## TASK REQUIREMENTS
May I have the lines from the one containing "贺岁片2026｜夜王电影预告" to the end of the entries, returned exactly and with nothing else?

%%

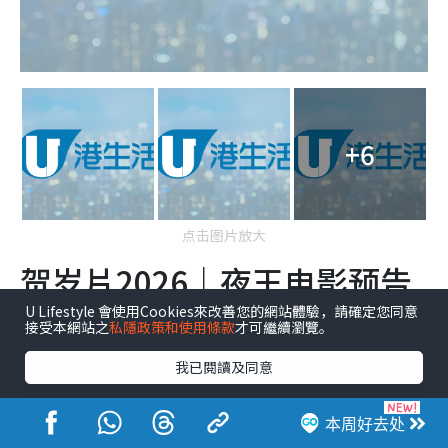
+6
点击图片放大
贺岁片2026｜夜王电影预告
片
U Lifestyle 會使用Cookies來改善您的網站體驗，請確定您同意
接受本網站之
私隱政策和使用條款
才可繼續瀏覽。
我已閱讀及同意
本周好去处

%%

## ANSWER TO THE EXERCISE
贺岁片2026｜夜王电影预告
片
U Lifestyle 會使用Cookies來改善您的網站體驗，請確定您同意
接受本網站之
私隱政策和使用條款
才可繼續瀏覽。
我已閱讀及同意
本周好去处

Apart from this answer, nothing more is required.